TASKS TO CARRY OUT:
[A] Decide whether each statement below agrees with the estate car guide, answering yes or no and quoting the words of the guide that settle it: (i) estate cars are called a Swiss-army knife for family life; (ii) basic physics favor the SUV over the estate; (iii) reduced fuel costs are named as an added bonus of estates.
[B] Quote the stretch of the estate car guide from "What makes estate" through "are added bonuses.".
##### PROVIDED PASSAGE
► CAR’s guide to the best estate cars of 2023
► Our top estate car choices that are on sale now
► Practical and spacious estates to suit all tastes
Trawling the best new cars lists for something that offers an unrivalled combination of abilities? Then you may well find your needs sated by one of the best estate cars of 2023. These eminently practical machines offer an unrivalled combination of abilities and are the multi-taskers of motordom – a Swiss-army knife for family life.
What makes estate cars so good? Well, for those of us who enjoy driving, they’re a resolute middle-finger to the inexorable rise of the SUV. Basic physics favour the lower, leaner estate over the faux-sporty SUV, and reduced fuel costs and a more socially acceptable image are added bonuses.
##########
##### GIVEN RECORDS
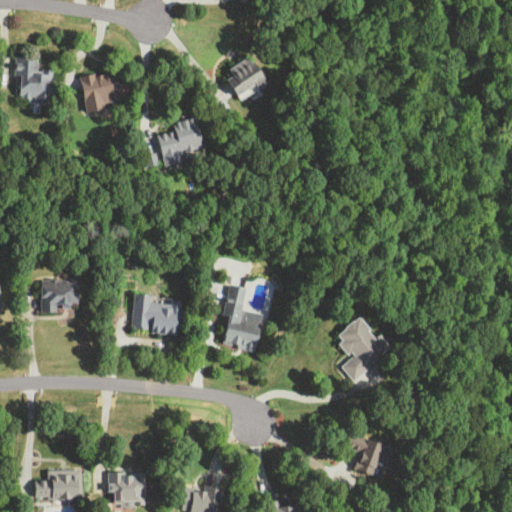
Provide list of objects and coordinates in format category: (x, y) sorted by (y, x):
road: (159, 11)
road: (75, 13)
road: (187, 53)
road: (145, 75)
building: (246, 75)
building: (33, 79)
building: (104, 88)
building: (179, 140)
building: (58, 293)
building: (154, 314)
building: (238, 322)
road: (202, 338)
road: (142, 340)
building: (358, 346)
road: (129, 389)
road: (304, 397)
road: (100, 435)
road: (29, 438)
road: (296, 451)
building: (366, 452)
building: (58, 485)
building: (125, 488)
building: (199, 498)
building: (280, 507)
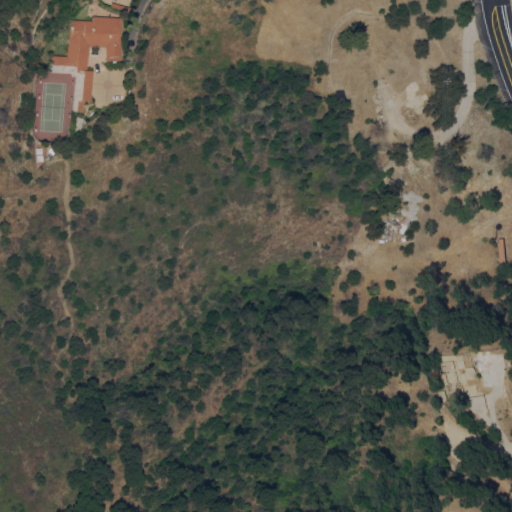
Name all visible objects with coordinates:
building: (114, 8)
road: (502, 32)
building: (86, 40)
road: (123, 45)
building: (84, 53)
road: (467, 78)
building: (38, 151)
building: (51, 151)
building: (38, 158)
building: (464, 361)
building: (485, 361)
road: (53, 362)
building: (465, 370)
building: (471, 380)
road: (473, 446)
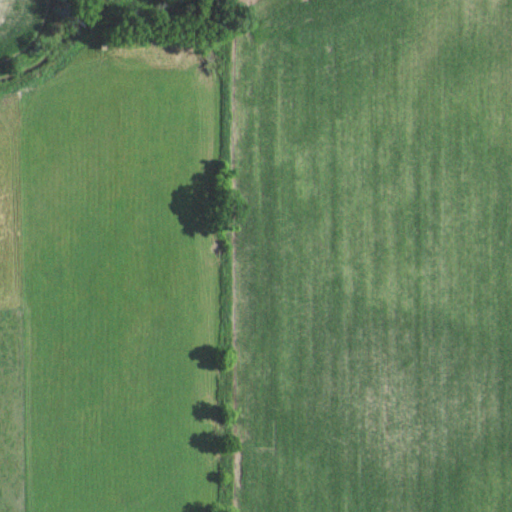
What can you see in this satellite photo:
##########
IN RESPONSE:
[A]
(i) Yes: "a Swiss-army knife for family life".
(ii) No: "Basic physics favour the lower, leaner estate over the faux-sporty SUV".
(iii) Yes: "reduced fuel costs and a more socially acceptable image are added bonuses".

[B]
What makes estate cars so good? Well, for those of us who enjoy driving, they’re a resolute middle-finger to the inexorable rise of the SUV. Basic physics favour the lower, leaner estate over the faux-sporty SUV, and reduced fuel costs and a more socially acceptable image are added bonuses.